● ASSIGNED TASK:
Extract every line of the records below that contains the string "keeps", paying attention to case.
((
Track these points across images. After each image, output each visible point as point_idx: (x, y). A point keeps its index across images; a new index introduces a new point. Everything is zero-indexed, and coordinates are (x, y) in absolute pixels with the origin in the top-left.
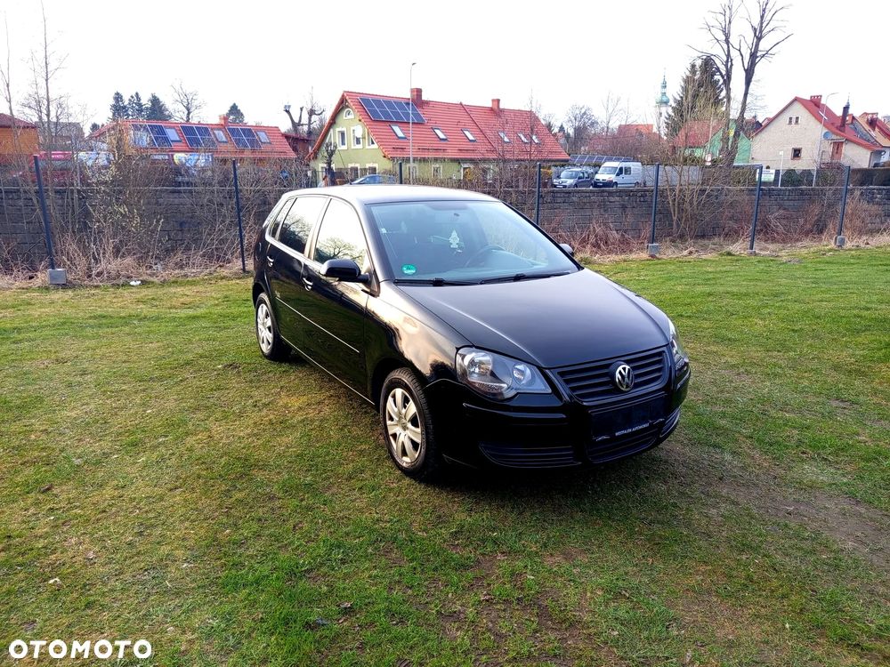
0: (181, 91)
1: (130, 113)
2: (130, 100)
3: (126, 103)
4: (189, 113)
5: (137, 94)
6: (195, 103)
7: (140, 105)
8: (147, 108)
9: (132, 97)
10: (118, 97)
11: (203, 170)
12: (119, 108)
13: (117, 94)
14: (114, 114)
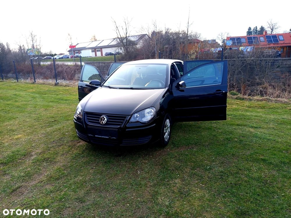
))
● TASK ANSWER:
Track these points across images. After each image, output each visible point as point_idx: (x, y). A point keeps its index across images; a new index introduces a new point. Everything is zero-indexed, and coordinates are (x, y) in absolute pixels with the origin in the top-left.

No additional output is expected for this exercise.